» **INSTRUCCIONES DE TRABAJO**
• A. Anota los títulos de todas las fuentes de las que se tomaron los fragmentos, según el texto sobre Cortázar y los cuentos.
• B. Prosigue el texto sobre Cortázar y los cuentos a partir de su última oración.

» **TEXTO DE REFERENCIA**

Lo que
sigue son fragmentos de distintas intervenciones de Cortázar hablando de los
cuentos. Los textos fueron tomados del artículo “Algunos aspectos del cuento”
publicado en la revista “Casa de las Américas” en 1970; de “La vuelta a Julio
Cortázar en 80 preguntas”, entrevista publicada en la revista “Siete Días” en
1973; de “Julio Cortázar y la literatura revolucionaria”, entrevista publicada
en la revista “El Viejo Topo” en 1981; de “El sentimiento de lo fantástico”,
conferencia dictada en la Universidad Católica Andrés Bello de Caracas en 1982;
y del libro “La fascinación de las palabras”, un exhaustivo diálogo que
Cortázar mantuvo con el escritor y periodista uruguayo Omar Prego Gadea
(1927-2014).

» **DATOS ALMACENADOS**
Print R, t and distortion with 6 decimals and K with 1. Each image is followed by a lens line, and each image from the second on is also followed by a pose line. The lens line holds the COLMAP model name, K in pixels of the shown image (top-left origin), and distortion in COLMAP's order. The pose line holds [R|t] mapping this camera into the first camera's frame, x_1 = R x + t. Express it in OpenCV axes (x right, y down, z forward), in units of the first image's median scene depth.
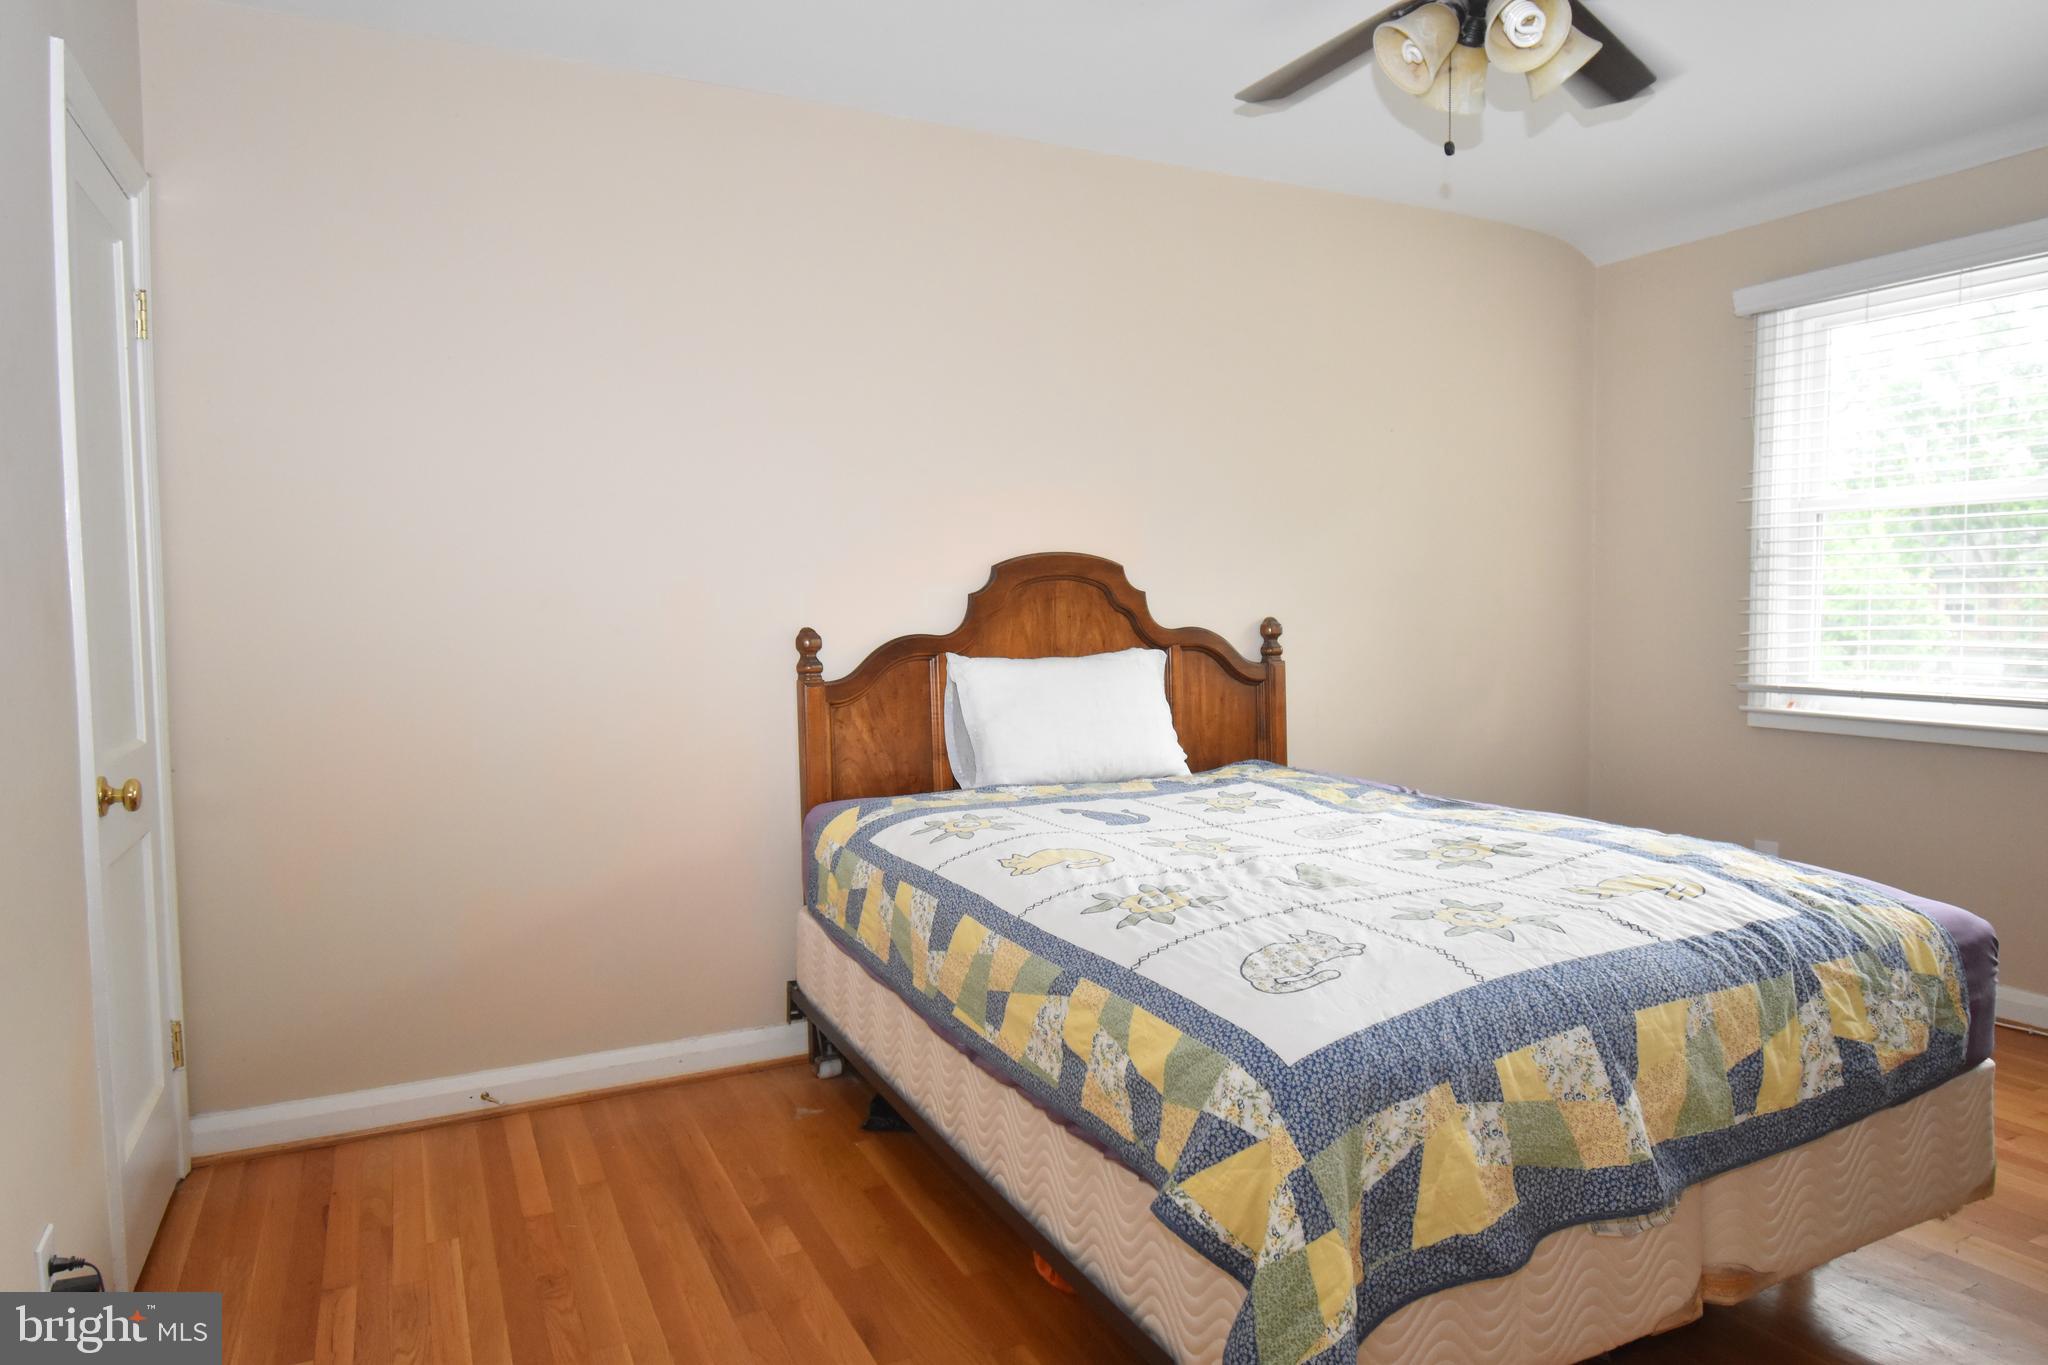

» **TUS RESPUESTAS**
• A.
"Algunos aspectos del cuento"
"La vuelta a Julio Cortázar en 80 preguntas"
"Julio Cortázar y la literatura revolucionaria"
"El sentimiento de lo fantástico"
"La fascinación de las palabras"

• B.
En
principio soy -y creo que lo soy cada vez más- muy severo, muy riguroso frente
a las palabras. Lo he dicho, porque es una deuda que no me cansaré nunca de
pagar, que eso se lo debo a Borges. Mis lecturas de los cuentos y de los
ensayos de Borges, en la época en que publicó “El jardín de senderos que se
bifurcan”, me mostraron un lenguaje del que yo no tenía idea. Yo me había
criado dentro del clima del lenguaje romántico, de toda esa literatura que
había leído de niño -en general en traducciones españolas- Walter Scott, Víctor
Hugo, Edgar Allan Poe, los ingleses, los franceses. Mal traducidos, debo
agregar. Y luego los escritores, tanto los argentinos como otros
latinoamericanos y españoles, con una utilización muy (yo no diría barroca,
porque lo barroco es un fenómeno diferente) ampulosa del lenguaje, para volver
a esa palabra, con una adjetivación inútil contra la cual Borges se levantó
inmediatamente.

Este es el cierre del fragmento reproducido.